Как петушок в прозрачной летней тьме —
Харчи да харк, да что-нибудь, да враки —
Стук дятла сбросил с плеч. Прыжок. И я в уме.
Тут и собственное полубезумие после ареста, и отголоски клеветы и литературных скандалов вокруг Мандельштама (пощечину Алексею Толстому он дал буквально за неделю до ареста), и тема доносительства — «стук дятла» (Мандельштамы подозревали, что арест был вызван доносом одного литератора30). При этом мотив не досмотренной драки «клевещущих козлов», имеющий конкретное биографическое наполнение, имеет также и неожиданную в таком контексте поэтическую параллель — в пушкинском «Графе Нулине»:
Наталья Павловна сначала
Его внимательно читала,
Но скоро как-то развлеклась
Перед окном возникшей дракой
Козла с дворовою собакой
И ею тихо занялась.
Может быть, отсюда же прилетел и мандельштамовский «петушок»:
Индейки с криком выступали,
Вослед за мокрым петухом…
И у Пушкина, и у Мандельштама ряд зоокартинок прерывается внезапным событием:
...Вдруг колокольчик зазвенел.
У Мандельштама таким событием становится «прыжок», описанный в воспоминаниях Надежды Яковлевны: по приезде в Чердынь, полубезумный, он в больнице выпрыгнул из окна, и это вернуло его в сознание — «Прыжок. И я в уме»31.
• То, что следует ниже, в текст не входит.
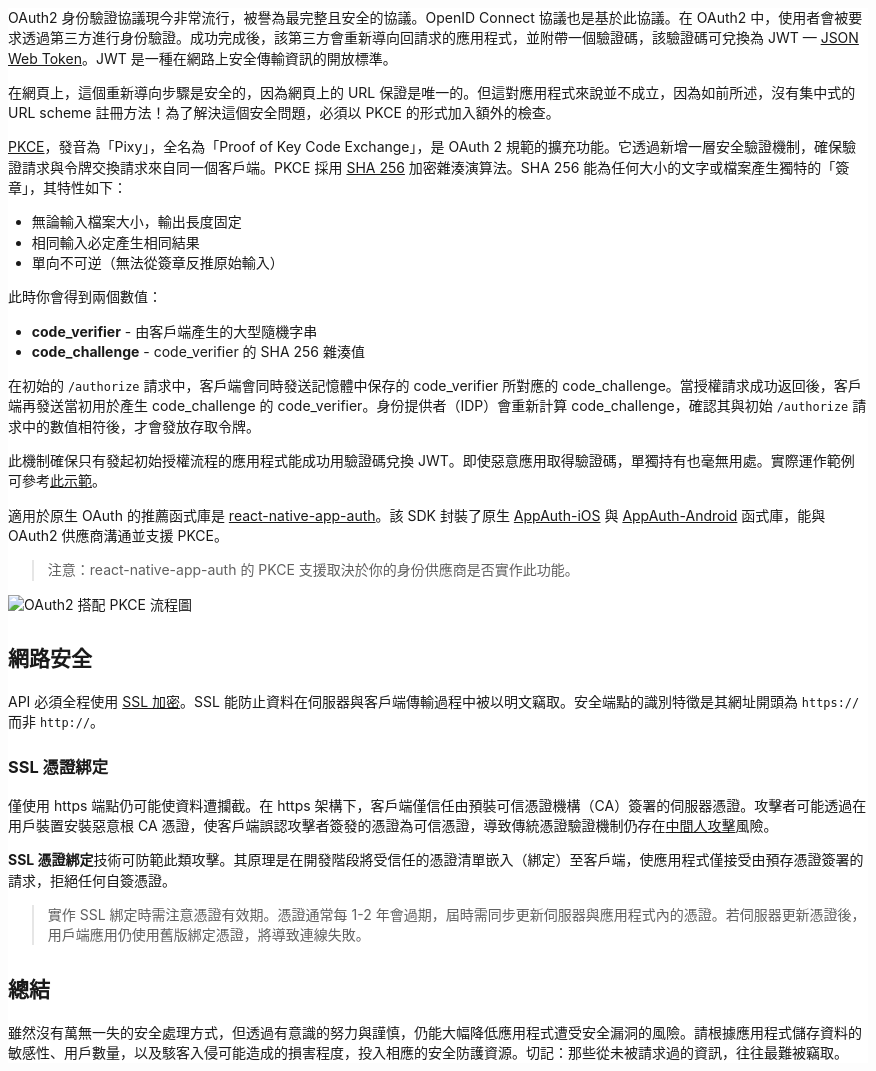 OAuth2 身份驗證協議現今非常流行，被譽為最完整且安全的協議。OpenID Connect 協議也是基於此協議。在 OAuth2 中，使用者會被要求透過第三方進行身份驗證。成功完成後，該第三方會重新導向回請求的應用程式，並附帶一個驗證碼，該驗證碼可兌換為 JWT — [JSON Web Token](https://jwt.io/introduction/)。JWT 是一種在網路上安全傳輸資訊的開放標準。

在網頁上，這個重新導向步驟是安全的，因為網頁上的 URL 保證是唯一的。但這對應用程式來說並不成立，因為如前所述，沒有集中式的 URL scheme 註冊方法！為了解決這個安全問題，必須以 PKCE 的形式加入額外的檢查。

[PKCE](https://oauth.net/2/pkce/)，發音為「Pixy」，全名為「Proof of Key Code Exchange」，是 OAuth 2 規範的擴充功能。它透過新增一層安全驗證機制，確保驗證請求與令牌交換請求來自同一個客戶端。PKCE 採用 [SHA 256](https://www.movable-type.co.uk/scripts/sha256.html) 加密雜湊演算法。SHA 256 能為任何大小的文字或檔案產生獨特的「簽章」，其特性如下：

- 無論輸入檔案大小，輸出長度固定
- 相同輸入必定產生相同結果
- 單向不可逆（無法從簽章反推原始輸入）

此時你會得到兩個數值：

- **code_verifier** - 由客戶端產生的大型隨機字串
- **code_challenge** - code_verifier 的 SHA 256 雜湊值

在初始的 `/authorize` 請求中，客戶端會同時發送記憶體中保存的 code_verifier 所對應的 code_challenge。當授權請求成功返回後，客戶端再發送當初用於產生 code_challenge 的 code_verifier。身份提供者（IDP）會重新計算 code_challenge，確認其與初始 `/authorize` 請求中的數值相符後，才會發放存取令牌。

此機制確保只有發起初始授權流程的應用程式能成功用驗證碼兌換 JWT。即使惡意應用取得驗證碼，單獨持有也毫無用處。實際運作範例可參考[此示範](https://aaronparecki.com/oauth-2-simplified/#mobile-apps)。

適用於原生 OAuth 的推薦函式庫是 [react-native-app-auth](https://github.com/FormidableLabs/react-native-app-auth)。該 SDK 封裝了原生 [AppAuth-iOS](https://github.com/openid/AppAuth-iOS) 與 [AppAuth-Android](https://github.com/openid/AppAuth-Android) 函式庫，能與 OAuth2 供應商溝通並支援 PKCE。

> 注意：react-native-app-auth 的 PKCE 支援取決於你的身份供應商是否實作此功能。

![OAuth2 搭配 PKCE 流程圖](/docs/assets/diagram_pkce.svg)

## 網路安全

API 必須全程使用 [SSL 加密](https://www.ssl.com/faqs/faq-what-is-ssl/)。SSL 能防止資料在伺服器與客戶端傳輸過程中被以明文竊取。安全端點的識別特徵是其網址開頭為 `https://` 而非 `http://`。

### SSL 憑證綁定

僅使用 https 端點仍可能使資料遭攔截。在 https 架構下，客戶端僅信任由預裝可信憑證機構（CA）簽署的伺服器憑證。攻擊者可能透過在用戶裝置安裝惡意根 CA 憑證，使客戶端誤認攻擊者簽發的憑證為可信憑證，導致傳統憑證驗證機制仍存在[中間人攻擊](https://en.wikipedia.org/wiki/Man-in-the-middle_attack)風險。

**SSL 憑證綁定**技術可防範此類攻擊。其原理是在開發階段將受信任的憑證清單嵌入（綁定）至客戶端，使應用程式僅接受由預存憑證簽署的請求，拒絕任何自簽憑證。

> 實作 SSL 綁定時需注意憑證有效期。憑證通常每 1-2 年會過期，屆時需同步更新伺服器與應用程式內的憑證。若伺服器更新憑證後，用戶端應用仍使用舊版綁定憑證，將導致連線失敗。

## 總結

雖然沒有萬無一失的安全處理方式，但透過有意識的努力與謹慎，仍能大幅降低應用程式遭受安全漏洞的風險。請根據應用程式儲存資料的敏感性、用戶數量，以及駭客入侵可能造成的損害程度，投入相應的安全防護資源。切記：那些從未被請求過的資訊，往往最難被竊取。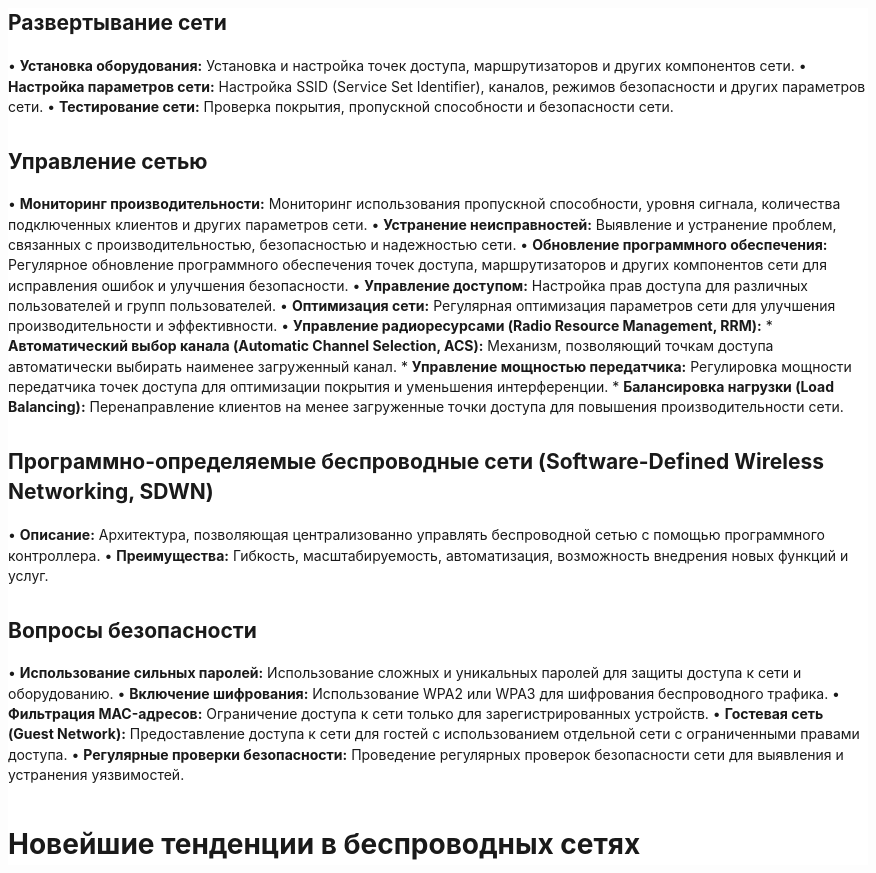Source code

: ## Развертывание сети

•   **Установка оборудования:** Установка и настройка точек доступа, маршрутизаторов и других компонентов сети.
•   **Настройка параметров сети:** Настройка SSID (Service Set Identifier), каналов, режимов безопасности и других параметров сети.
•   **Тестирование сети:** Проверка покрытия, пропускной способности и безопасности сети.

## Управление сетью

•   **Мониторинг производительности:** Мониторинг использования пропускной способности, уровня сигнала, количества подключенных клиентов и других параметров сети.
•   **Устранение неисправностей:** Выявление и устранение проблем, связанных с производительностью, безопасностью и надежностью сети.
•   **Обновление программного обеспечения:** Регулярное обновление программного обеспечения точек доступа, маршрутизаторов и других компонентов сети для исправления ошибок и улучшения безопасности.
•   **Управление доступом:** Настройка прав доступа для различных пользователей и групп пользователей.
•   **Оптимизация сети:** Регулярная оптимизация параметров сети для улучшения производительности и эффективности.
•   **Управление радиоресурсами (Radio Resource Management, RRM):**
    *   **Автоматический выбор канала (Automatic Channel Selection, ACS):** Механизм, позволяющий точкам доступа автоматически выбирать наименее загруженный канал.
    *   **Управление мощностью передатчика:** Регулировка мощности передатчика точек доступа для оптимизации покрытия и уменьшения интерференции.
    *   **Балансировка нагрузки (Load Balancing):** Перенаправление клиентов на менее загруженные точки доступа для повышения производительности сети.

## Программно-определяемые беспроводные сети (Software-Defined Wireless Networking, SDWN)

•   **Описание:** Архитектура, позволяющая централизованно управлять беспроводной сетью с помощью программного контроллера.
•   **Преимущества:** Гибкость, масштабируемость, автоматизация, возможность внедрения новых функций и услуг.

## Вопросы безопасности

•   **Использование сильных паролей:** Использование сложных и уникальных паролей для защиты доступа к сети и оборудованию.
•   **Включение шифрования:** Использование WPA2 или WPA3 для шифрования беспроводного трафика.
•   **Фильтрация MAC-адресов:** Ограничение доступа к сети только для зарегистрированных устройств.
•   **Гостевая сеть (Guest Network):** Предоставление доступа к сети для гостей с использованием отдельной сети с ограниченными правами доступа.
•   **Регулярные проверки безопасности:** Проведение регулярных проверок безопасности сети для выявления и устранения уязвимостей.

# Новейшие тенденции в беспроводных сетях
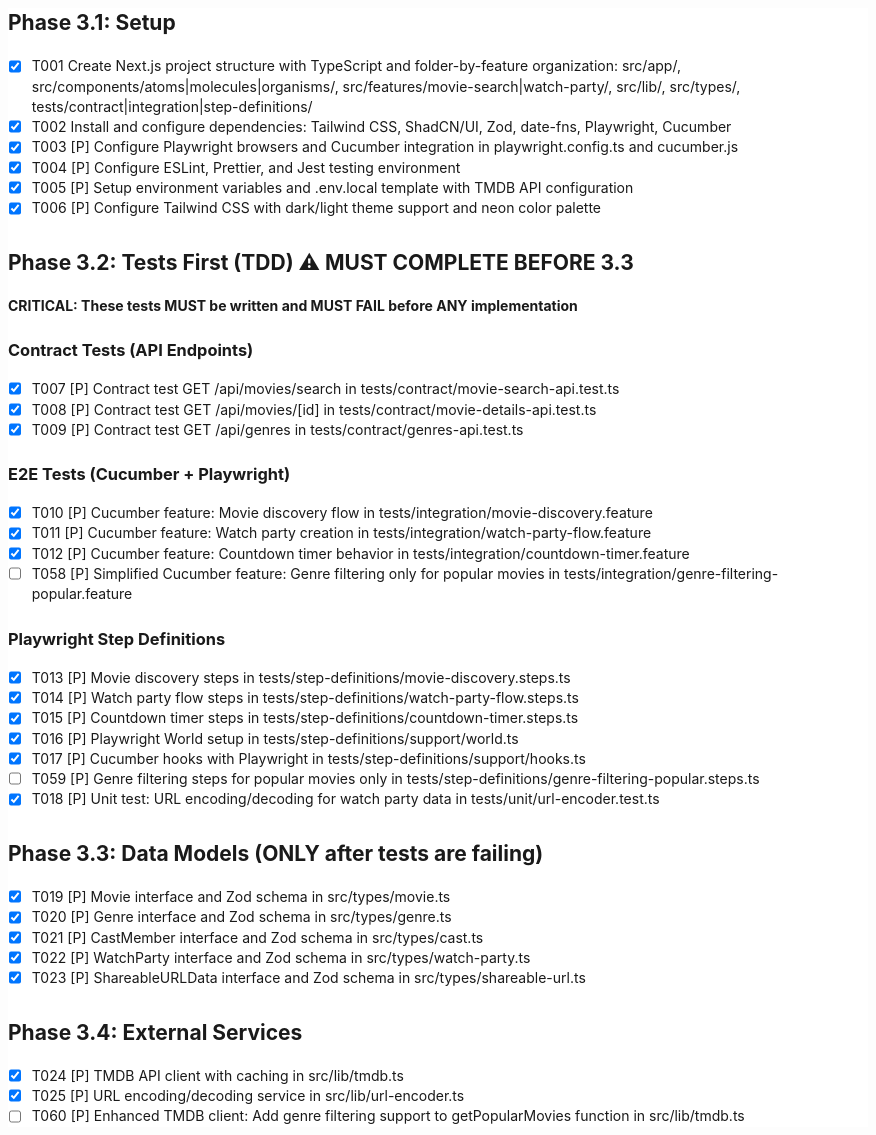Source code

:## Phase 3.1: Setup
- [x] T001 Create Next.js project structure with TypeScript and folder-by-feature organization: src/app/, src/components/atoms|molecules|organisms/, src/features/movie-search|watch-party/, src/lib/, src/types/, tests/contract|integration|step-definitions/
- [x] T002 Install and configure dependencies: Tailwind CSS, ShadCN/UI, Zod, date-fns, Playwright, Cucumber
- [x] T003 [P] Configure Playwright browsers and Cucumber integration in playwright.config.ts and cucumber.js
- [x] T004 [P] Configure ESLint, Prettier, and Jest testing environment
- [x] T005 [P] Setup environment variables and .env.local template with TMDB API configuration
- [x] T006 [P] Configure Tailwind CSS with dark/light theme support and neon color palette

## Phase 3.2: Tests First (TDD) ⚠️ MUST COMPLETE BEFORE 3.3
**CRITICAL: These tests MUST be written and MUST FAIL before ANY implementation**

### Contract Tests (API Endpoints)
- [x] T007 [P] Contract test GET /api/movies/search in tests/contract/movie-search-api.test.ts
- [x] T008 [P] Contract test GET /api/movies/[id] in tests/contract/movie-details-api.test.ts
- [x] T009 [P] Contract test GET /api/genres in tests/contract/genres-api.test.ts

### E2E Tests (Cucumber + Playwright)  
- [x] T010 [P] Cucumber feature: Movie discovery flow in tests/integration/movie-discovery.feature
- [x] T011 [P] Cucumber feature: Watch party creation in tests/integration/watch-party-flow.feature
- [x] T012 [P] Cucumber feature: Countdown timer behavior in tests/integration/countdown-timer.feature
- [ ] T058 [P] Simplified Cucumber feature: Genre filtering only for popular movies in tests/integration/genre-filtering-popular.feature

### Playwright Step Definitions
- [x] T013 [P] Movie discovery steps in tests/step-definitions/movie-discovery.steps.ts
- [x] T014 [P] Watch party flow steps in tests/step-definitions/watch-party-flow.steps.ts
- [x] T015 [P] Countdown timer steps in tests/step-definitions/countdown-timer.steps.ts
- [x] T016 [P] Playwright World setup in tests/step-definitions/support/world.ts
- [x] T017 [P] Cucumber hooks with Playwright in tests/step-definitions/support/hooks.ts
- [ ] T059 [P] Genre filtering steps for popular movies only in tests/step-definitions/genre-filtering-popular.steps.ts
- [x] T018 [P] Unit test: URL encoding/decoding for watch party data in tests/unit/url-encoder.test.ts

## Phase 3.3: Data Models (ONLY after tests are failing)
- [x] T019 [P] Movie interface and Zod schema in src/types/movie.ts
- [x] T020 [P] Genre interface and Zod schema in src/types/genre.ts
- [x] T021 [P] CastMember interface and Zod schema in src/types/cast.ts
- [x] T022 [P] WatchParty interface and Zod schema in src/types/watch-party.ts
- [x] T023 [P] ShareableURLData interface and Zod schema in src/types/shareable-url.ts

## Phase 3.4: External Services
- [x] T024 [P] TMDB API client with caching in src/lib/tmdb.ts
- [x] T025 [P] URL encoding/decoding service in src/lib/url-encoder.ts
- [ ] T060 [P] Enhanced TMDB client: Add genre filtering support to getPopularMovies function in src/lib/tmdb.ts
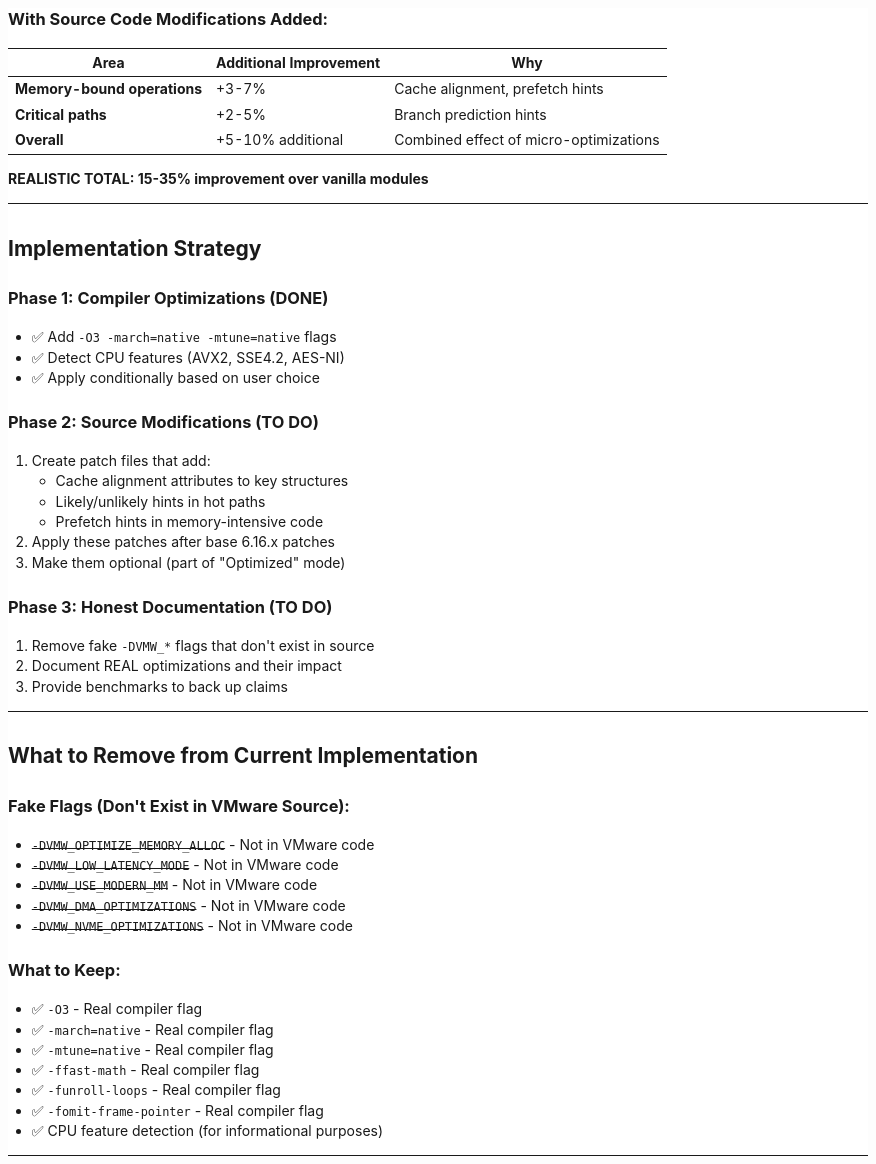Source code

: ### With Source Code Modifications Added:

| Area | Additional Improvement | Why |
|------|----------------------|-----|
| **Memory-bound operations** | +3-7% | Cache alignment, prefetch hints |
| **Critical paths** | +2-5% | Branch prediction hints |
| **Overall** | +5-10% additional | Combined effect of micro-optimizations |

**REALISTIC TOTAL: 15-35% improvement over vanilla modules**

---

## Implementation Strategy

### Phase 1: Compiler Optimizations (DONE)
- ✅ Add `-O3 -march=native -mtune=native` flags
- ✅ Detect CPU features (AVX2, SSE4.2, AES-NI)
- ✅ Apply conditionally based on user choice

### Phase 2: Source Modifications (TO DO)
1. Create patch files that add:
   - Cache alignment attributes to key structures
   - Likely/unlikely hints in hot paths
   - Prefetch hints in memory-intensive code
2. Apply these patches after base 6.16.x patches
3. Make them optional (part of "Optimized" mode)

### Phase 3: Honest Documentation (TO DO)
1. Remove fake `-DVMW_*` flags that don't exist in source
2. Document REAL optimizations and their impact
3. Provide benchmarks to back up claims

---

## What to Remove from Current Implementation

### Fake Flags (Don't Exist in VMware Source):
- ~~`-DVMW_OPTIMIZE_MEMORY_ALLOC`~~ - Not in VMware code
- ~~`-DVMW_LOW_LATENCY_MODE`~~ - Not in VMware code
- ~~`-DVMW_USE_MODERN_MM`~~ - Not in VMware code
- ~~`-DVMW_DMA_OPTIMIZATIONS`~~ - Not in VMware code
- ~~`-DVMW_NVME_OPTIMIZATIONS`~~ - Not in VMware code

### What to Keep:
- ✅ `-O3` - Real compiler flag
- ✅ `-march=native` - Real compiler flag
- ✅ `-mtune=native` - Real compiler flag
- ✅ `-ffast-math` - Real compiler flag
- ✅ `-funroll-loops` - Real compiler flag
- ✅ `-fomit-frame-pointer` - Real compiler flag
- ✅ CPU feature detection (for informational purposes)

---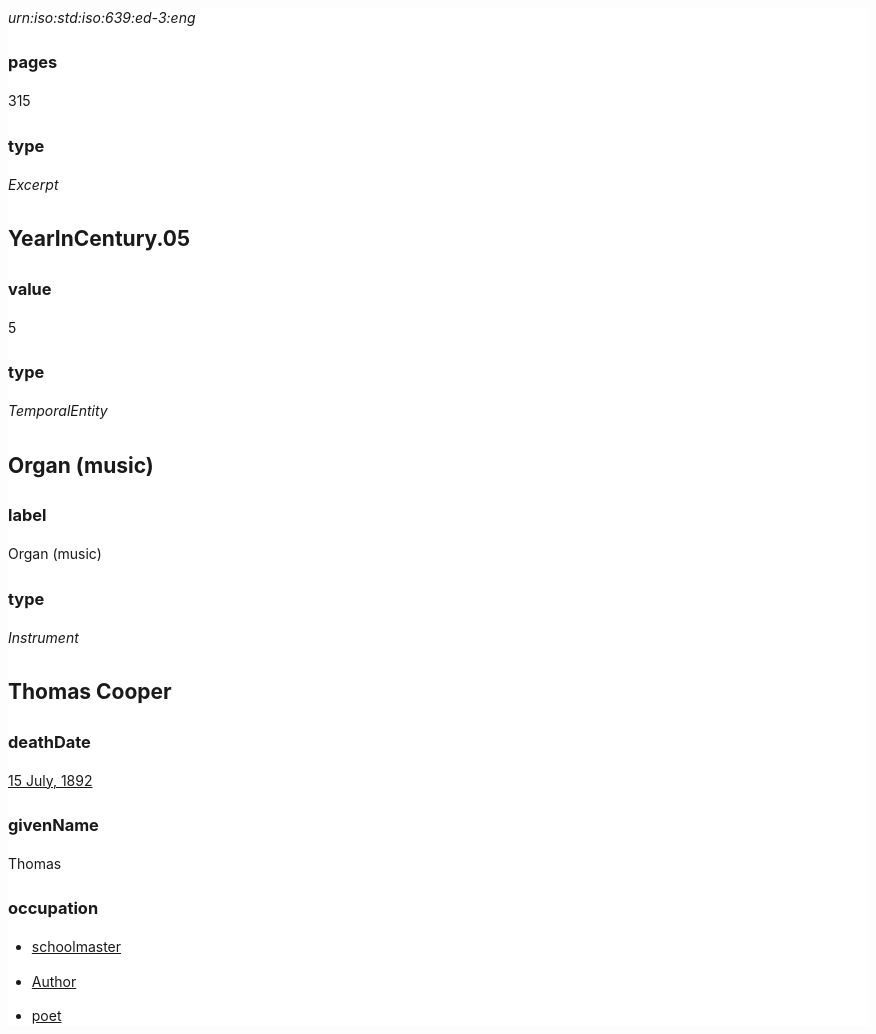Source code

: 
*urn:iso:std:iso:639:ed-3:eng*

### pages


315

### type


*Excerpt*

## YearInCentury.05

### value


5

### type


*TemporalEntity*

## Organ (music)

### label


Organ (music)

### type


*Instrument*

## Thomas Cooper

### deathDate


[15 July, 1892](#15-July-1892)

### givenName


Thomas

### occupation

 - [schoolmaster](#schoolmaster)

 - [Author](#Author)

 - [poet](#poet)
Пушкинская зарисовка скотного двора носит нарочито сниженный юмористический характер — сознательная или бессознательная отсылка к ней в «Стансах» снимает драматизм с предарестных воспоминаний, облегчает примирение с реальностью. И дальше «Стансы» идут как по накатанному:
Я должен жить, дыша и большевея,
Работать речь, не слушаясь — сам-друг, —
Я слышу в Арктике машин советских стук…
Таким образом, Пушкин в 1935 году помогал Мандельштаму определиться в отношениях с современностью.
sub
/sub
Памятник
Тема пушкинского «Памятника» — классическая, Мандельштам тоже на эту тему высказался, и не раз. Его «Памятник» рассыпан по нескольким стихотворениям 1935 — 1937 годов — тема начинает звучать после знаменитой фразы, которую услышала от него Ахматова в феврале 1934 года: «Я к смерти готов», после первого ареста и двух попыток самоубийства (в мае — июне 1934 года, на Лубянке и потом в Чердыни). Перейдя за этот рубеж, Мандельштам в двух стихотворениях весны 1935 года говорит о себе оттуда, из послесмертия:
Это какая улица?
Улица Мандельштама.
Что за фамилия чортова —
Как ее ни вывертывай,
Криво звучит, а не прямо.
Мало в нем было линейного,
Нрава он не был лилейного,
И потому эта улица
Или, верней, эта яма
Так и зовется по имени
Этого Мандельштама…
Эти стихи о сомнительной посмертной славе — парадоксальная параллель к строчкам пушкинского «Памятника»: «Слух обо мне пройдет по всей Руси великой / И назовет меня всяк сущий в ней язык…» Есть тут и предчувствие собственной могилы — в общей лагерной яме. Более близкая параллель, и уже с прямыми реминисценциями из Пушкина, слышна в другом стихотворении весны 1935 года32:
Да, я лежу в земле, губами шевеля,
И то, что я скажу, заучит каждый школьник:
На Красной площади всего круглей земля
И скат ее твердеет добровольный.
На Красной площади земля всего круглей,
И скат ее нечаянно раздольный,
Откидываясь вниз, до рисовых полей, —
Покуда на земле последний жив невольник.